Immuta provides the industry’s only enterprise data management platform for artificial intelligence (AI), enabling organizations to easily operationalize data for increased access, control and visibility to drive their machine learning and artificial intelligence (AI) programs.
In the report, Gartner finds that “attention and emphasis on data management and governance around machine learning have intensified. Mature data science teams are looking for functionality around data lineage, privacy, risk management and access control.” Gartner recommends that data management and governance becomes a “point of emphasis within data science teams, and provide support through specialized technologies.”
“Through 2022, only 20 percent of organizations investing in information governance will succeed in scaling governance for digital business,” Peter Krensky, Svetlana Sicular, Jim Hare, Erick Brethenoux and Austin Kronz wrote in the report.
The Immuta platform enables algorithmic-driven organizations to quickly operationalize data for increased access, control and visibility to drive their machine learning and advanced analytics programs. The Immuta platform makes data self-serviceable, while enforcing policy controls dynamically on HDFS, Hive, Impala and Spark, as the data is queried. The results are rapidly-developed models that risk professionals and data scientists can trust.
“We’re focused on one simple thing: helping our global users accelerate their data science initiatives through better data management. The ability to deliver legal, compliant and ethical AI equals better business outcomes that consumers can trust,” said Andrew Gilman, Chief Revenue Officer, Immuta. “To us, inclusion in Gartner’s report further validates the importance of data access, policy enforcement, governance and having full control of the data used to drive machine learning and data science programs in the enterprise.”
We believe that the Gartner report is of value to all data scientists, data stewards, IT and legal professionals seeking to streamline the implementation of standardized and methodical data policies at scale and manage the risk of noncompliance or data misuse.
Gartner, Cool Vendors in Data Science and Machine Learning, Peter Krensky, Svetlana Sicular, Jim Hare, Erick Brethenoux, Austin Kronz, 11 September 2018.

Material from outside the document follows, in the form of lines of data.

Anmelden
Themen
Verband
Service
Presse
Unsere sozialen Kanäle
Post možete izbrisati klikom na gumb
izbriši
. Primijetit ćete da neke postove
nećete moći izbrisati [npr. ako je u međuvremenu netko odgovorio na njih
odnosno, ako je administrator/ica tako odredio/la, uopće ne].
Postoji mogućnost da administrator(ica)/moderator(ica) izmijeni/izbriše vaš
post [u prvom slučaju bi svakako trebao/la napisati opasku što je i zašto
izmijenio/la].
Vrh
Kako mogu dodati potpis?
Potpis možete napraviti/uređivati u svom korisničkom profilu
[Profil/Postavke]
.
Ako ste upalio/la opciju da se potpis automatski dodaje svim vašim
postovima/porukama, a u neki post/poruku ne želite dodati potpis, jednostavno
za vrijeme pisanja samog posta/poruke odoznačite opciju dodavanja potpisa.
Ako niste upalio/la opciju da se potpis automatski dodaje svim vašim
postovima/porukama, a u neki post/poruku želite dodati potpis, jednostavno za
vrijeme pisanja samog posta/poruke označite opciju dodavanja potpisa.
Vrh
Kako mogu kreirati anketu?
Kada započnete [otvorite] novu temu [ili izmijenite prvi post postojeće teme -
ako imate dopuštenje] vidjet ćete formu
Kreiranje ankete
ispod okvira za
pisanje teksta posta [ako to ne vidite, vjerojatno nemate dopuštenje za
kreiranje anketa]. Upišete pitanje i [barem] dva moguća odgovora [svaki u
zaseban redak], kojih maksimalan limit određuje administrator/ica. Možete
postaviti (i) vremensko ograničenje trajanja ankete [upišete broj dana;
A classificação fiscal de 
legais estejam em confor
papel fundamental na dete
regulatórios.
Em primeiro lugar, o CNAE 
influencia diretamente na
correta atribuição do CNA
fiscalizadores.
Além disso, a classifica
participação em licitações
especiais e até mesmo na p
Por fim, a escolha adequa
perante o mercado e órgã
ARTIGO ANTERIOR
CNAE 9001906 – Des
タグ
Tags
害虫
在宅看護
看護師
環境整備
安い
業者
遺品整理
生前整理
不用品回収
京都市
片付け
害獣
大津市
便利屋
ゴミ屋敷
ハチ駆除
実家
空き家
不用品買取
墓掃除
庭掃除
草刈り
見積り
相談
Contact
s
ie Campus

Gartner does not endorse any vendor, product or service depicted in our research publications, and does not advise technology users to select only those vendors with the highest ratings or other designation. Gartner research publications consist of the opinions of Gartner’s research organization and should not be construed as statements of fact. Gartner disclaims all warranties, expressed or implied, with respect to this research, including any warranties of merchantability or fitness for a particular purpose.